Description of the task ▸
Copy every line of the listing below word for word, without changing anything.

Data listing
-*-*-
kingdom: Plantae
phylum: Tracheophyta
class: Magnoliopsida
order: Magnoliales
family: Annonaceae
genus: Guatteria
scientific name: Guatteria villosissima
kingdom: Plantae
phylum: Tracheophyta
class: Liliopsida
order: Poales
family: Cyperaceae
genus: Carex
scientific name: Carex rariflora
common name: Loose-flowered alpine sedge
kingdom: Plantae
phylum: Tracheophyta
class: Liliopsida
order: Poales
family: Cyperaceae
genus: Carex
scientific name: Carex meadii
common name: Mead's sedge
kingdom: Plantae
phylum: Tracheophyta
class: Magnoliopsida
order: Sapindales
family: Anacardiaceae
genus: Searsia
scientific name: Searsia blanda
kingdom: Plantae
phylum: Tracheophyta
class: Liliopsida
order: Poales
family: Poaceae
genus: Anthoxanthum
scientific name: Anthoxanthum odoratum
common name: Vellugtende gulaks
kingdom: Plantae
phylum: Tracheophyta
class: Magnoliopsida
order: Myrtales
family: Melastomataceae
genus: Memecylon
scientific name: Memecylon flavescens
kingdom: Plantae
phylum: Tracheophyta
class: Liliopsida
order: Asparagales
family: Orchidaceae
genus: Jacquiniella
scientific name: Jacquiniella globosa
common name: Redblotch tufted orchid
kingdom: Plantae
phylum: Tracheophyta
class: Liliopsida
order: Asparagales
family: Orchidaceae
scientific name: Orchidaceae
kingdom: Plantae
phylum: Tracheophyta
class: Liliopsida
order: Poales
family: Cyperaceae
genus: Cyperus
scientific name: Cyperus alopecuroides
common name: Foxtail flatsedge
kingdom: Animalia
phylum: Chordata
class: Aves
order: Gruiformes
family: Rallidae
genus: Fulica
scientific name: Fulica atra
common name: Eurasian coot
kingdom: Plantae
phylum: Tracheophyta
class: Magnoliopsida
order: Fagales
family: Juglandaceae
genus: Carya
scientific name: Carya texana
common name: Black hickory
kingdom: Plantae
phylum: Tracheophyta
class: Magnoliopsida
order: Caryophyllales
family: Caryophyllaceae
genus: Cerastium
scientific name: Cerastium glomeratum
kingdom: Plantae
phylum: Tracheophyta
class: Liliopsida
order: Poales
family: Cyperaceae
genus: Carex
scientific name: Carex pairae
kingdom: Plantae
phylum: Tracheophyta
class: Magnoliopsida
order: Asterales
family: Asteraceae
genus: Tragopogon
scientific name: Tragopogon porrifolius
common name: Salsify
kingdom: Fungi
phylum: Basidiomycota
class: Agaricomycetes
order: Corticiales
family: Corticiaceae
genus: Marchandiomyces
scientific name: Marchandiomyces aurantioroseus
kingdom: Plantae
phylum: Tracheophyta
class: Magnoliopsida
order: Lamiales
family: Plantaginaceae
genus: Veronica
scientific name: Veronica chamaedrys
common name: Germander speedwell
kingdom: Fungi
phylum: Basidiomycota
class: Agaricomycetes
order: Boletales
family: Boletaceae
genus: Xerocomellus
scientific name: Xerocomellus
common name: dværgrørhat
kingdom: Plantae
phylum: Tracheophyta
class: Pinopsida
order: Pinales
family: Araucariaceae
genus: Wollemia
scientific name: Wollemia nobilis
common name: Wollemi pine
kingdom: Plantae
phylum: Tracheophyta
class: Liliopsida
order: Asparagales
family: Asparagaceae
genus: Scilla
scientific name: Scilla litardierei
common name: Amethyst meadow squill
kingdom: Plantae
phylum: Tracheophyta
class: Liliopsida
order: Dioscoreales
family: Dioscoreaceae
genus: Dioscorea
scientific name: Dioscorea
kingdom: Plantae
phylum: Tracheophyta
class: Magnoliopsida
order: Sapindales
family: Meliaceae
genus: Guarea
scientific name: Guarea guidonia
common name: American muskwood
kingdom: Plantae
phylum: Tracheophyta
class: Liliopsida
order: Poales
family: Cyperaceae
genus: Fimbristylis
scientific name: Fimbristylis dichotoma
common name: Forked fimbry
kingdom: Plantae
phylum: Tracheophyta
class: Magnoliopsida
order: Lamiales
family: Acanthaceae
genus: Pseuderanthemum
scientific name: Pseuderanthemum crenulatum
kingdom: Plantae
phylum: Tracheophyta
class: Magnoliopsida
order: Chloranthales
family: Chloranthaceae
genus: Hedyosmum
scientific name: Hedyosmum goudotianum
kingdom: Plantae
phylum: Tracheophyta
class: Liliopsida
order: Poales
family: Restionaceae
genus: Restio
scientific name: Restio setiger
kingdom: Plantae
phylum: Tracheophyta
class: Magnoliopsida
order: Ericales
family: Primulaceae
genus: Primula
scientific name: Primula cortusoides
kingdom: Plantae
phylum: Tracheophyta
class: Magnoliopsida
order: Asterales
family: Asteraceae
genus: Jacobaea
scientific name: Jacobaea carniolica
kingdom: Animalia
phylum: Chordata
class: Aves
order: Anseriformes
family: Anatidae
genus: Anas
-*-*-
Solution for this problem ▸
kingdom: Plantae
phylum: Tracheophyta
class: Magnoliopsida
order: Magnoliales
family: Annonaceae
genus: Guatteria
scientific name: Guatteria villosissima
kingdom: Plantae
phylum: Tracheophyta
class: Liliopsida
order: Poales
family: Cyperaceae
genus: Carex
scientific name: Carex rariflora
common name: Loose-flowered alpine sedge
kingdom: Plantae
phylum: Tracheophyta
class: Liliopsida
order: Poales
family: Cyperaceae
genus: Carex
scientific name: Carex meadii
common name: Mead's sedge
kingdom: Plantae
phylum: Tracheophyta
class: Magnoliopsida
order: Sapindales
family: Anacardiaceae
genus: Searsia
scientific name: Searsia blanda
kingdom: Plantae
phylum: Tracheophyta
class: Liliopsida
order: Poales
family: Poaceae
genus: Anthoxanthum
scientific name: Anthoxanthum odoratum
common name: Vellugtende gulaks
kingdom: Plantae
phylum: Tracheophyta
class: Magnoliopsida
order: Myrtales
family: Melastomataceae
genus: Memecylon
scientific name: Memecylon flavescens
kingdom: Plantae
phylum: Tracheophyta
class: Liliopsida
order: Asparagales
family: Orchidaceae
genus: Jacquiniella
scientific name: Jacquiniella globosa
common name: Redblotch tufted orchid
kingdom: Plantae
phylum: Tracheophyta
class: Liliopsida
order: Asparagales
family: Orchidaceae
scientific name: Orchidaceae
kingdom: Plantae
phylum: Tracheophyta
class: Liliopsida
order: Poales
family: Cyperaceae
genus: Cyperus
scientific name: Cyperus alopecuroides
common name: Foxtail flatsedge
kingdom: Animalia
phylum: Chordata
class: Aves
order: Gruiformes
family: Rallidae
genus: Fulica
scientific name: Fulica atra
common name: Eurasian coot
kingdom: Plantae
phylum: Tracheophyta
class: Magnoliopsida
order: Fagales
family: Juglandaceae
genus: Carya
scientific name: Carya texana
common name: Black hickory
kingdom: Plantae
phylum: Tracheophyta
class: Magnoliopsida
order: Caryophyllales
family: Caryophyllaceae
genus: Cerastium
scientific name: Cerastium glomeratum
kingdom: Plantae
phylum: Tracheophyta
class: Liliopsida
order: Poales
family: Cyperaceae
genus: Carex
scientific name: Carex pairae
kingdom: Plantae
phylum: Tracheophyta
class: Magnoliopsida
order: Asterales
family: Asteraceae
genus: Tragopogon
scientific name: Tragopogon porrifolius
common name: Salsify
kingdom: Fungi
phylum: Basidiomycota
class: Agaricomycetes
order: Corticiales
family: Corticiaceae
genus: Marchandiomyces
scientific name: Marchandiomyces aurantioroseus
kingdom: Plantae
phylum: Tracheophyta
class: Magnoliopsida
order: Lamiales
family: Plantaginaceae
genus: Veronica
scientific name: Veronica chamaedrys
common name: Germander speedwell
kingdom: Fungi
phylum: Basidiomycota
class: Agaricomycetes
order: Boletales
family: Boletaceae
genus: Xerocomellus
scientific name: Xerocomellus
common name: dværgrørhat
kingdom: Plantae
phylum: Tracheophyta
class: Pinopsida
order: Pinales
family: Araucariaceae
genus: Wollemia
scientific name: Wollemia nobilis
common name: Wollemi pine
kingdom: Plantae
phylum: Tracheophyta
class: Liliopsida
order: Asparagales
family: Asparagaceae
genus: Scilla
scientific name: Scilla litardierei
common name: Amethyst meadow squill
kingdom: Plantae
phylum: Tracheophyta
class: Liliopsida
order: Dioscoreales
family: Dioscoreaceae
genus: Dioscorea
scientific name: Dioscorea
kingdom: Plantae
phylum: Tracheophyta
class: Magnoliopsida
order: Sapindales
family: Meliaceae
genus: Guarea
scientific name: Guarea guidonia
common name: American muskwood
kingdom: Plantae
phylum: Tracheophyta
class: Liliopsida
order: Poales
family: Cyperaceae
genus: Fimbristylis
scientific name: Fimbristylis dichotoma
common name: Forked fimbry
kingdom: Plantae
phylum: Tracheophyta
class: Magnoliopsida
order: Lamiales
family: Acanthaceae
genus: Pseuderanthemum
scientific name: Pseuderanthemum crenulatum
kingdom: Plantae
phylum: Tracheophyta
class: Magnoliopsida
order: Chloranthales
family: Chloranthaceae
genus: Hedyosmum
scientific name: Hedyosmum goudotianum
kingdom: Plantae
phylum: Tracheophyta
class: Liliopsida
order: Poales
family: Restionaceae
genus: Restio
scientific name: Restio setiger
kingdom: Plantae
phylum: Tracheophyta
class: Magnoliopsida
order: Ericales
family: Primulaceae
genus: Primula
scientific name: Primula cortusoides
kingdom: Plantae
phylum: Tracheophyta
class: Magnoliopsida
order: Asterales
family: Asteraceae
genus: Jacobaea
scientific name: Jacobaea carniolica
kingdom: Animalia
phylum: Chordata
class: Aves
order: Anseriformes
family: Anatidae
genus: Anas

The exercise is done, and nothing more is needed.